Myersglanis

Scientific classification
- Kingdom: Animalia
- Phylum: Chordata
- Class: Actinopterygii
- Order: Siluriformes
- Family: Sisoridae
- Tribe: Glyptosternina
- Genus: Myersglanis Hora & Silas, 1952
- Type species: Exostoma blythii F. Day, 1870

= Myersglanis =

Genus of fishes

Myersglanis is a genus of sisorid catfishes native to Asia.

==Species==
There are currently two recognized species in this genus:
- Myersglanis blythii (F. Day, 1870) (Stone cat)
- Myersglanis jayarami Vishwanath & Kosygin, 1999

==Distribution and habitat==
Myersglanis originates from the Ganges and Irrawaddy drainages in India and Nepal. M. blythii inhabits the Ganges drainage in Nepal and possibly from Pharping, Nepal. M. jayarami lives in the Irrawaddy drainage in India; it is found in the Lainye River of the Chindwin River basin in this drainage.

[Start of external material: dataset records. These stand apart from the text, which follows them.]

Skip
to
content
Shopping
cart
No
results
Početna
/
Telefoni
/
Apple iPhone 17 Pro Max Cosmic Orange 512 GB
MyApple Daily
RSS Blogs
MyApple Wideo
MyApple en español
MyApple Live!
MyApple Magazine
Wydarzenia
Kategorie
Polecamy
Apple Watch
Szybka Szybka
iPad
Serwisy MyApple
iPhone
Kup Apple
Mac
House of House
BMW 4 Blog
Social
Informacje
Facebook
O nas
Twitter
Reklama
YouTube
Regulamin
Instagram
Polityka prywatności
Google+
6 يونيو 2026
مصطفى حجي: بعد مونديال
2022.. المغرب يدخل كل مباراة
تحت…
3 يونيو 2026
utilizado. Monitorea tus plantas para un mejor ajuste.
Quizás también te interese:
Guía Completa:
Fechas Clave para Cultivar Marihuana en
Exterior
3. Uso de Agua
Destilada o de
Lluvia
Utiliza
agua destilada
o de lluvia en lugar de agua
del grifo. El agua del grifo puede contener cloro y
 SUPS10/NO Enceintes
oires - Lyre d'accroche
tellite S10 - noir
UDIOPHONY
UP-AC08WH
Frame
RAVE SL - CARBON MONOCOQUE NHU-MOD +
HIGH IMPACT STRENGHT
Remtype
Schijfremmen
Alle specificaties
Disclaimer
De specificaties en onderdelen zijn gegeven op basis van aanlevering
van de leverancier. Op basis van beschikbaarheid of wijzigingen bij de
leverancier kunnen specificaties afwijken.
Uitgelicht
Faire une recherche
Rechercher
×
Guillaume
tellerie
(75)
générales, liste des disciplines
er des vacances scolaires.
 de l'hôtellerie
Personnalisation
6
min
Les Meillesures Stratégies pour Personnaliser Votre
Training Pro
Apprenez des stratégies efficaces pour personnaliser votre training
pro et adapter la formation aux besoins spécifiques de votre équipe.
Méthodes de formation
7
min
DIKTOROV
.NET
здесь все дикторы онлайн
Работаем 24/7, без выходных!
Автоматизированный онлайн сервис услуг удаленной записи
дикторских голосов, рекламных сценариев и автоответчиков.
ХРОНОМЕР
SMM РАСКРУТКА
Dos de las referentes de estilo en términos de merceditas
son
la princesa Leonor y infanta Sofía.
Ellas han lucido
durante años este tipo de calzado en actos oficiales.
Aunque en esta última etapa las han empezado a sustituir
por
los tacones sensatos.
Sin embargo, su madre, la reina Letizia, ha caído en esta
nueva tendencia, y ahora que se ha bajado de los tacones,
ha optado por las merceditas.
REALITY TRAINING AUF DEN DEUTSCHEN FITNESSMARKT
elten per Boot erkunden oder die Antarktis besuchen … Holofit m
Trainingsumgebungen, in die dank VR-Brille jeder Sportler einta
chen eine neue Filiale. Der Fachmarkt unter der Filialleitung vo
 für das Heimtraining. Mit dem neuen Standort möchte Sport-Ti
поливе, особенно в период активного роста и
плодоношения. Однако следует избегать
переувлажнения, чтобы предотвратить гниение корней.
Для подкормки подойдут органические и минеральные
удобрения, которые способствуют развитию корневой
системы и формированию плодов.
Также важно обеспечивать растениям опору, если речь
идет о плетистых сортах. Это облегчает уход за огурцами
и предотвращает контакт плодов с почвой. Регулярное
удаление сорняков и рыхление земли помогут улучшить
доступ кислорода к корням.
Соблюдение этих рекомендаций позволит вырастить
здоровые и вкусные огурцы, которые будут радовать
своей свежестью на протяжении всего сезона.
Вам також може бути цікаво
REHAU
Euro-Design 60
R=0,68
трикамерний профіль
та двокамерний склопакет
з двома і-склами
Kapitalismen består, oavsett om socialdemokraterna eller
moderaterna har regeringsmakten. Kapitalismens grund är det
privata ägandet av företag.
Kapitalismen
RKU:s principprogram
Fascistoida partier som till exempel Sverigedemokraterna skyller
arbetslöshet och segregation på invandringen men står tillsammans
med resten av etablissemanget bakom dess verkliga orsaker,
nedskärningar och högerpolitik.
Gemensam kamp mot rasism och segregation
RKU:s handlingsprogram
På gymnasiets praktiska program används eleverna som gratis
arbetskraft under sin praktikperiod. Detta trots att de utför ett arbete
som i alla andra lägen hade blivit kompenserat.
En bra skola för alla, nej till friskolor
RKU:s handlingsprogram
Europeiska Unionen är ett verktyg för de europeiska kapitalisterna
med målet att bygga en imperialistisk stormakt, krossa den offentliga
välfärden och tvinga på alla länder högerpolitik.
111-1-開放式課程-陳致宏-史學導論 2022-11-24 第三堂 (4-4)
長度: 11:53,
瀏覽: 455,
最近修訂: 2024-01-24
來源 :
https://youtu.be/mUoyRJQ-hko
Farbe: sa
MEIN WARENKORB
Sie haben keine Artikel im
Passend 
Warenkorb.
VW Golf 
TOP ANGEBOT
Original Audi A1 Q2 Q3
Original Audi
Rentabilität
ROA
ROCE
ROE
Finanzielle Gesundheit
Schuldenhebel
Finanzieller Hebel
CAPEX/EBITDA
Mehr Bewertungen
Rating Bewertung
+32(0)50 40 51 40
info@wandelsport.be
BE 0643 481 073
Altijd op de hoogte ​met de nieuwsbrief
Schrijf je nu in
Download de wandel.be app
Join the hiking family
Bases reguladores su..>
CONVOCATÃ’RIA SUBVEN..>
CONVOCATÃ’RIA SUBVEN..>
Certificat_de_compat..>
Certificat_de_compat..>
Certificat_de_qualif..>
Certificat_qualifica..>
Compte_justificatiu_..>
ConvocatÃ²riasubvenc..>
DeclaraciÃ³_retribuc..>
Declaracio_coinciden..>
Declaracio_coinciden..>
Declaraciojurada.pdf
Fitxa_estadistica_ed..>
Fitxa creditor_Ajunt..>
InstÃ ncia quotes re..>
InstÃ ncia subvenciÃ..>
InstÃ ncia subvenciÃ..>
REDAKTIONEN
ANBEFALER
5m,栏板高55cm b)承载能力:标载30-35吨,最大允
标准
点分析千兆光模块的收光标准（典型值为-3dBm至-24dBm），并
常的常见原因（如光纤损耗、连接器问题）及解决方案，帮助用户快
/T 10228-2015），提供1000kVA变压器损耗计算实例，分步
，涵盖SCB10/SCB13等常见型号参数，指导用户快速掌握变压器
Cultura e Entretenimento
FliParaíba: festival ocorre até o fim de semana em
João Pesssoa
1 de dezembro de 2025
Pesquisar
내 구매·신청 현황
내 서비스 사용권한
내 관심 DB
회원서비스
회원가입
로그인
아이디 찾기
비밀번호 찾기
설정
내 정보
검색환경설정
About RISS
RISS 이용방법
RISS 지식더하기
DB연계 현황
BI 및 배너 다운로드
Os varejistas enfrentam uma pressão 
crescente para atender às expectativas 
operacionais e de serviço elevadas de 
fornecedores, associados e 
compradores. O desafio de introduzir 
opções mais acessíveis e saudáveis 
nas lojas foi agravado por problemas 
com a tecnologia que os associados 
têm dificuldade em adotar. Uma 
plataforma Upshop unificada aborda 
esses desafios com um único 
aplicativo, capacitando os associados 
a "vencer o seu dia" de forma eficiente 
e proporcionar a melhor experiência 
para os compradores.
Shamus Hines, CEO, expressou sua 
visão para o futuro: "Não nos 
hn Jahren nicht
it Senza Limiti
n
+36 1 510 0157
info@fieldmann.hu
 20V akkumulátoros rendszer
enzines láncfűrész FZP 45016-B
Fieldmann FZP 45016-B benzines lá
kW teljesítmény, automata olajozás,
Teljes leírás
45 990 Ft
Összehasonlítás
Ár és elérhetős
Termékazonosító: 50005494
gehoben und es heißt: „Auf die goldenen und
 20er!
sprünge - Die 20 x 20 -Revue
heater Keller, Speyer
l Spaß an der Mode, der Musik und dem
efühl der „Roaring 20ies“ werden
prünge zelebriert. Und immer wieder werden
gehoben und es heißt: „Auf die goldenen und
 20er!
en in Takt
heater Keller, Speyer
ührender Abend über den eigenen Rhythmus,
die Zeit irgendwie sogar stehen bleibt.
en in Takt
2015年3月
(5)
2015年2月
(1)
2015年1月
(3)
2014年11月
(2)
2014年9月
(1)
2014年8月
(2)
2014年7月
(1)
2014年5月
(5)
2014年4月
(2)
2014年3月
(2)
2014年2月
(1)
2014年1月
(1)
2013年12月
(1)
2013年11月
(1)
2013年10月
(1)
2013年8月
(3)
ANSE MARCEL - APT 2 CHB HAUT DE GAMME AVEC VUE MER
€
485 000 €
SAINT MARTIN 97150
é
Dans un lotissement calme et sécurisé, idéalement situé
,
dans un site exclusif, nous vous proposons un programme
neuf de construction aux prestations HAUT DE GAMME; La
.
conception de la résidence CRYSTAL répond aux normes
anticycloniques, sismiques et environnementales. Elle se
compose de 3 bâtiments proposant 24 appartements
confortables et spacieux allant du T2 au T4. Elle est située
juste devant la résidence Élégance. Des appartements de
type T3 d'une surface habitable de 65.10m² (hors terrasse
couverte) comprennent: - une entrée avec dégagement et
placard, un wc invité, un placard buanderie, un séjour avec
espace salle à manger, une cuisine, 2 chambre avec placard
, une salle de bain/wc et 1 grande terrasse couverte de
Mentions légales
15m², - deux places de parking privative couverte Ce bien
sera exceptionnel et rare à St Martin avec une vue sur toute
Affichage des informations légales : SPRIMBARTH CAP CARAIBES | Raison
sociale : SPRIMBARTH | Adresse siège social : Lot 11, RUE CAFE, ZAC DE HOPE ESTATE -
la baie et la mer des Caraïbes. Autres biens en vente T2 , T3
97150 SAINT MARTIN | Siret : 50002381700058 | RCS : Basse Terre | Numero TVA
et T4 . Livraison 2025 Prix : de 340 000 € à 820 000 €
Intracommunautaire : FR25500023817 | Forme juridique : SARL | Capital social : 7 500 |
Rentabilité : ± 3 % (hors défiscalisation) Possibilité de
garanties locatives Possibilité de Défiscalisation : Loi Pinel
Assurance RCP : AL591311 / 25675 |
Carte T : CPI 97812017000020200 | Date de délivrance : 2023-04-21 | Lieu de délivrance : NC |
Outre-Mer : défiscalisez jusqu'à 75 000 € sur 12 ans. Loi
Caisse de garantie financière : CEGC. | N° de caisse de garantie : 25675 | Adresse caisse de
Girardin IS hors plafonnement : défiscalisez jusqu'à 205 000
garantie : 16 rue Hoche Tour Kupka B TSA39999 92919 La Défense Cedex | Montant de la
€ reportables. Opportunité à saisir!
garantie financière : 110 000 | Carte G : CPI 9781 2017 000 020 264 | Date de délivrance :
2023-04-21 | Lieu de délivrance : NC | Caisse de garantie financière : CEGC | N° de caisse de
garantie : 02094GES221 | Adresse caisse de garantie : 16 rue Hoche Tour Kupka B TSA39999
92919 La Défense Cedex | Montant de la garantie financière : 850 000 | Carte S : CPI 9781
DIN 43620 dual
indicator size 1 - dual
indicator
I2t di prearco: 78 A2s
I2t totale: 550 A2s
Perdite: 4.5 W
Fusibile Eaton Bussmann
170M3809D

M. blythii occurs in streams and is common in hill streams; it is also found in mountain rapids.

==Description==
Myersglanis species can be distinguished by the presence of a continuous groove behind the lips (post-labial groove), the gill openings not extending onto the underside (venter), homodont dentition with pointed teeth in both jaws, the tooth patches in upper jaw joined and not produced posteriorly at the sides, and 10 or 16-19 branched pectoral rays. The head is depressed. The body is elongate and depressed anteriorly. The eyes are minute, dorsally located, and under the skin. The lips are thick, fleshy, and papillated.

M. blythii grows to a length of about 7.3 centimetres (2.9 in) TL.